Nonetheless, she persisted, and the feedback was encouraging.
“One mother who appeared on the KIRN show said to me, ‘This was so therapeutic. I wish we could do this every week.’ And I said, ‘We can,’ ” Moghadam said.
“The idea that I can perhaps inspire someone else to see that it’s OK to be yourself and to be open makes me want
to keep going.” — Matthew Nouriel
That conversation was the seed of a long-running support group for Persian people struggling to understand a family member’s LGBTQ identity. Often, when members were reticent to return to the group, Moghadam said she reminded them, “This is more than a support group. This is a movement.”
Harounian spoke about his coming-out experience when he was in his early 30s. For years he struggled while hiding his identity from his family, frequently making excuses for why he wouldn’t date the women they set him up with. Finally, in 2000, he couldn’t do it any longer.
“I woke up one day and said, ‘Enough is enough,’” he said. “‘Life is too short. I need to start living.’”
Others in the room shared similar stories of struggling with their families’ lack of knowledge and acceptance.

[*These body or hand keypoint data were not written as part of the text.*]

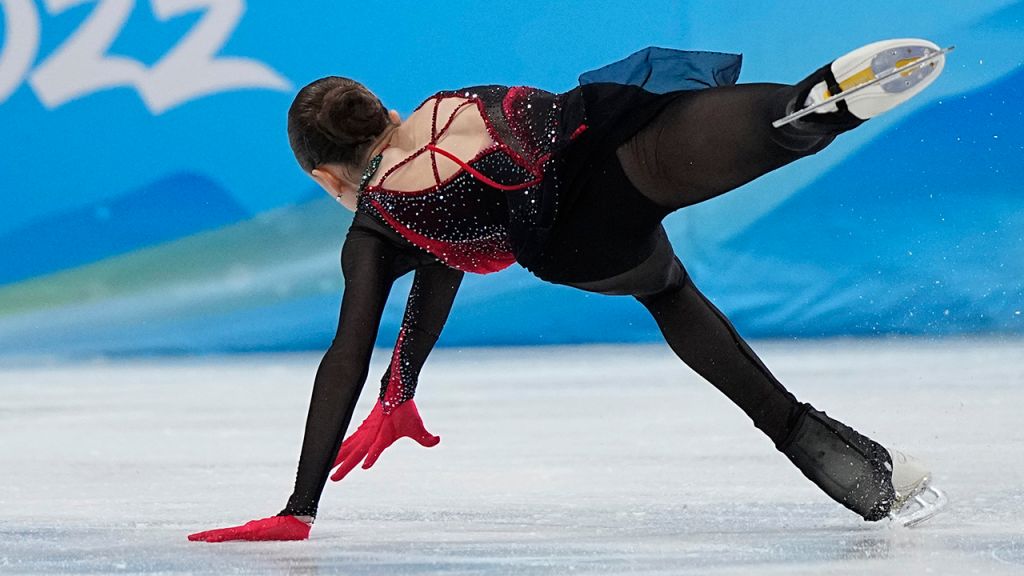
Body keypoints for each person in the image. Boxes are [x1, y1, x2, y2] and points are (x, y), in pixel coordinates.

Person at [188, 38, 949, 542]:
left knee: (670, 292)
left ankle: (838, 462)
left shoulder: (382, 222)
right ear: (384, 111)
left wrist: (301, 504)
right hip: (607, 134)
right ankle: (815, 107)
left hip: (580, 239)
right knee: (767, 123)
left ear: (324, 176)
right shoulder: (446, 105)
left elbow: (350, 346)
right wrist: (401, 388)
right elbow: (439, 269)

Shirin Golshani, a 30-year-old occupational therapist, joined the fellowship after watching her friend, organizer Maddahi, struggle to obtain the acceptance of her family and community after coming out.
“I felt so bad that there was nothing I could do but just be there for her,” Golshani said in an interview. “And I think that this fellowship is such an amazing way of getting educated.”

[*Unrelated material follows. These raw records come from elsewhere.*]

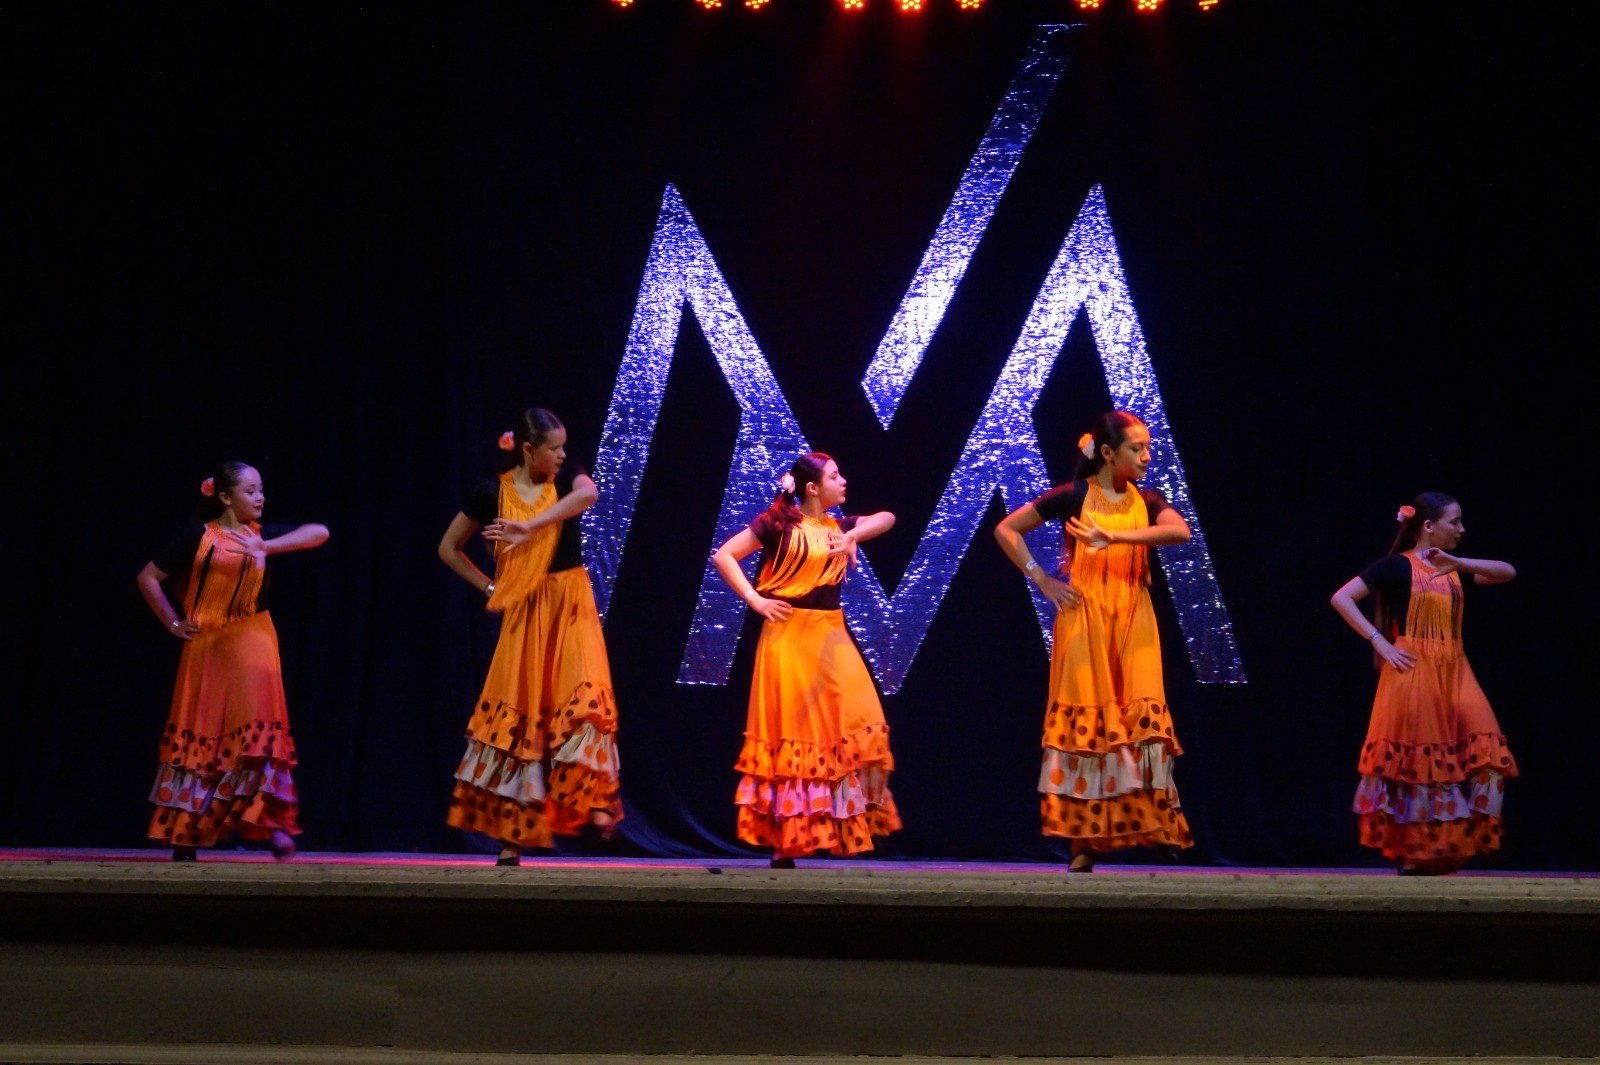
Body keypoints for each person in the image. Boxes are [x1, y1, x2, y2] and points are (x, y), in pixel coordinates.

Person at [994, 410, 1194, 871]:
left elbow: (1179, 531)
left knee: (1144, 719)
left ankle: (1156, 825)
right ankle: (1083, 843)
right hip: (1085, 614)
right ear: (1107, 452)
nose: (1146, 456)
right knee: (1092, 723)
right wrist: (1043, 579)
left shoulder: (1147, 499)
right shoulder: (1074, 494)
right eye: (1136, 448)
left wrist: (1115, 536)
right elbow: (1006, 529)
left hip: (1133, 613)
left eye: (1147, 447)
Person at [439, 408, 621, 865]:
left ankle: (595, 799)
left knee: (585, 700)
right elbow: (448, 547)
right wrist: (489, 587)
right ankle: (512, 837)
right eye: (553, 448)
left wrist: (531, 526)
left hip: (571, 602)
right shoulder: (492, 492)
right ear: (527, 450)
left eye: (563, 447)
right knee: (520, 716)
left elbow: (588, 495)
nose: (562, 455)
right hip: (525, 607)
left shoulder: (568, 477)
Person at [711, 452, 899, 868]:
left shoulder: (838, 527)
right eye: (834, 476)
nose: (843, 480)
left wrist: (854, 536)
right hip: (789, 636)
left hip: (831, 635)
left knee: (860, 718)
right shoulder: (778, 525)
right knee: (798, 734)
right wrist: (755, 599)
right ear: (813, 488)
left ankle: (838, 824)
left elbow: (887, 518)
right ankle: (789, 840)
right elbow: (724, 555)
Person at [135, 462, 329, 861]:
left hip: (253, 639)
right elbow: (148, 577)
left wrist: (267, 548)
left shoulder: (262, 535)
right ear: (225, 497)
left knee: (258, 735)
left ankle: (271, 825)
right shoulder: (198, 537)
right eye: (250, 491)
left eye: (261, 490)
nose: (260, 498)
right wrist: (173, 622)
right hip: (207, 644)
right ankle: (187, 833)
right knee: (202, 733)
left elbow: (320, 532)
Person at [1329, 493, 1517, 874]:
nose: (1461, 529)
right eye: (1454, 522)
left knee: (1488, 751)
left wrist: (1458, 563)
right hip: (1414, 669)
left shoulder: (1454, 567)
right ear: (1428, 526)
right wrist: (1379, 641)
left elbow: (1506, 571)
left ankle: (1458, 841)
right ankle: (1421, 853)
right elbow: (1342, 597)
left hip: (1454, 667)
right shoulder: (1396, 566)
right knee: (1424, 764)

Growing up in the Beverly Hills Persian community, Golshani maintained a neutral attitude on LGBTQ topics but heard people close to her express opinions ranging from indifference to distaste. While her parents remain positive about her decision to join the fellowship as an ally, she said she senses their wariness.

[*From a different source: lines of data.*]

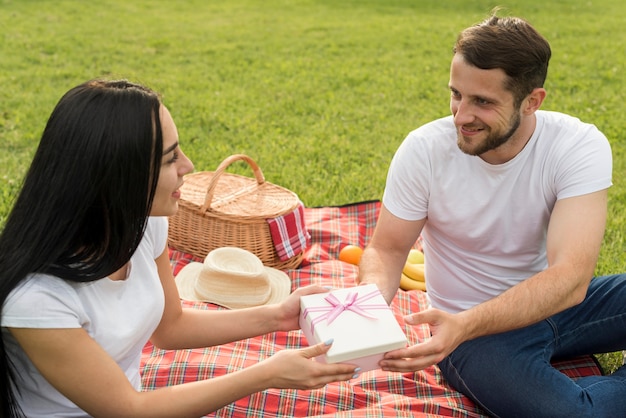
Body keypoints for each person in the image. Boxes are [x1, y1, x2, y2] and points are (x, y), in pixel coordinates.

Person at [0, 79, 359, 417]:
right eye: (171, 158)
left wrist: (280, 316)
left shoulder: (143, 225)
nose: (188, 166)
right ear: (121, 176)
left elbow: (170, 327)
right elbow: (130, 410)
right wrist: (266, 374)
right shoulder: (37, 298)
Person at [358, 12, 626, 417]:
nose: (461, 115)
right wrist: (369, 308)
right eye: (456, 94)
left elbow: (571, 279)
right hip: (467, 334)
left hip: (559, 306)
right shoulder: (424, 151)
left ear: (532, 101)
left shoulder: (576, 145)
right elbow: (389, 249)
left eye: (482, 102)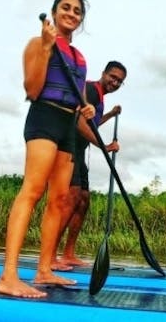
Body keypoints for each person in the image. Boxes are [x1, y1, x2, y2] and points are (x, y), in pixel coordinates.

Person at [0, 0, 95, 298]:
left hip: (67, 126)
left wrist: (85, 108)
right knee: (33, 190)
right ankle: (8, 276)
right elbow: (32, 89)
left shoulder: (79, 57)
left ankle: (44, 269)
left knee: (61, 199)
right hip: (44, 117)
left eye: (77, 11)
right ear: (53, 13)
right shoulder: (37, 43)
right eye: (66, 7)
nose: (71, 14)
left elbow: (76, 99)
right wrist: (47, 47)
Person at [52, 61, 127, 270]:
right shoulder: (91, 90)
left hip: (80, 151)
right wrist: (104, 146)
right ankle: (49, 256)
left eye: (120, 81)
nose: (115, 82)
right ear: (103, 73)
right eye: (113, 77)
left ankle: (68, 254)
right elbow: (79, 122)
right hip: (68, 148)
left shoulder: (99, 98)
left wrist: (110, 114)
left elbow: (92, 122)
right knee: (73, 197)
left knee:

“I think they’re even still trying to warm up to the idea that their Persian Jewish daughter is so closely tied to this community,” she said. “And I know that in a sense they’re wondering, ‘Are people going to think she identifies as LGBTQ?’ Even though I don’t.”
Marvazy said he hopes the fellowship, which began in November, will be the template for many more cohorts to come. He said in March, which JQ International has declared its third annual Persian Pride Month, fellows will be responsible for organizing their own projects in the community.
For some, the fellowship reinforces their informal roles as mentors for younger people with similar difficulties.
Matthew Nouriel, who came out as gay at 15 after moving to L.A. from London and now performs as a drag queen, said he sometimes receives messages online from other LGBTQ Persian people seeking advice and encouragement.
Recently, for instance, he began counseling an 18-year-old gay man in Iran who found Nouriel on Instragram, sharing tips on how to navigate coming out or staying closeted, as well as offering makeup pointers. Nouriel said he encouraged the young man to put his safety first when deciding whether to come out. He believes his mentee benefits from their talks.
“The more I put myself out there, the more I feel like those walls are being broken down, even if only a little,” Nouriel wrote in an email to the Journal. “The idea that I can perhaps inspire someone else to see that it’s OK to be yourself and to be open makes me want to keep going.”
In a way, the fellowship reverses the isolation he felt growing up gay and Persian, he wrote.
“I felt the need to retract myself from the community when I was growing up. Having this fellowship has introduced me to a whole group of people I otherwise may have never met,” he wrote, adding, “Strength in numbers!”